# Breaking Dawn: Sex-Szenen nur in Nahaufnahmen



## Stefan102 (16 Nov. 2011)

​
Twilight-Fans freuen sich natürlich vor allem auf die langersehnte romantische Hochzeit zwischen Bella und Edward, doch dass anschließend auch noch der heiße Sex kommt, ist sicher ebenfalls nicht zu verachten. So einige Details haben die Breaking Dawn-Stars Kristen Stewart (21) und Robert Pattinson (25) ja schon verraten, doch sie plaudern munter weiter, sodass wir immer mehr erfahren.

Nachdem wir also bereits wissen, dass Robs Tanga zu klein war, die Sexszenen eigentlich viel zu scharf sind und das Workout vor dem Dreh der sexy Szenen hart war, erfuhren wir nun auch, wie nah wir uns die Szenen bald im Kino ansehen können: sehr nah! Denn Kristen erklärte gegenüber MTV News, dass die Sex-Szenen überwiegend in Close-ups gezeigt werden. Das heißt, den Fans wird kein Detail der romantischen Liebesnacht zwischen Bella und Edward entgehen.

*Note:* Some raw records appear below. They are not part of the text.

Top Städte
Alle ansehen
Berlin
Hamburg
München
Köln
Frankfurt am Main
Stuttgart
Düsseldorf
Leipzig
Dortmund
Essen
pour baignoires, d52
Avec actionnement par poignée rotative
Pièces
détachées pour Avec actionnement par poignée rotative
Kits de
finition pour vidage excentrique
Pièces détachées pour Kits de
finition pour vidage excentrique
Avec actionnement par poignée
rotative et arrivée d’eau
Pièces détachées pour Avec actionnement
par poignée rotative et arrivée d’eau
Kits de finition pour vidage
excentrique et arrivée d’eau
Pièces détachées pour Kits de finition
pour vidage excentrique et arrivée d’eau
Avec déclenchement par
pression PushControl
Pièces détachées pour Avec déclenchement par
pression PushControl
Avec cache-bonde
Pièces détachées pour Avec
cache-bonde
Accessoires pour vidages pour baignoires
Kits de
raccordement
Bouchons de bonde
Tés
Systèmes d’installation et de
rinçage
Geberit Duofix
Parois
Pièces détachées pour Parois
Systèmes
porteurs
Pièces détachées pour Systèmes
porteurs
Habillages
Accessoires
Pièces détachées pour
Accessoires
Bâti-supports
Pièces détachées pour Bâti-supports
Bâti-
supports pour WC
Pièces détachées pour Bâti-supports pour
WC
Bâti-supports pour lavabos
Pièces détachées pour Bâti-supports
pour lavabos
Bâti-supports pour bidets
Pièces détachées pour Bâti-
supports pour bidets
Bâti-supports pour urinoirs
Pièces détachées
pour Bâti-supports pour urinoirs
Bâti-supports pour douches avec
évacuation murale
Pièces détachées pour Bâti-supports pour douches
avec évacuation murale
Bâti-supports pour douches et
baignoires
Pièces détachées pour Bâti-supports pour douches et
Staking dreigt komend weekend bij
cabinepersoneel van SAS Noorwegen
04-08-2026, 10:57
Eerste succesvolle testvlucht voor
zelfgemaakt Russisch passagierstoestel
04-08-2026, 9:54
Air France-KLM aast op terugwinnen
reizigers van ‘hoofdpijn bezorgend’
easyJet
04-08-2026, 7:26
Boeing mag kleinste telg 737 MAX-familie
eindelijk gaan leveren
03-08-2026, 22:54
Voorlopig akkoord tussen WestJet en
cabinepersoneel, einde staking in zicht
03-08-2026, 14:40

Und dass die beiden Stars, die auch im realen Leben ein Paar sind, sich alle Mühe gegeben haben, ist ja selbstverständlich.

Ab dem 24. November 2011 können wir dann auf der großen Leinwand sehen, wie romantisch und heiß es wirklich zwischen den beiden wird – und wie gesagt, alles ganz, ganz nah. 

(Quelle: promiflash)


----------



## Q (16 Nov. 2011)

Tanga zu klein? rofl3 :thx: für die wichtige Info, dann darf man mal gespannt sein


----------



## Punisher (16 Nov. 2011)

Close-Ups sind prädestiniert für Body-Doubles


----------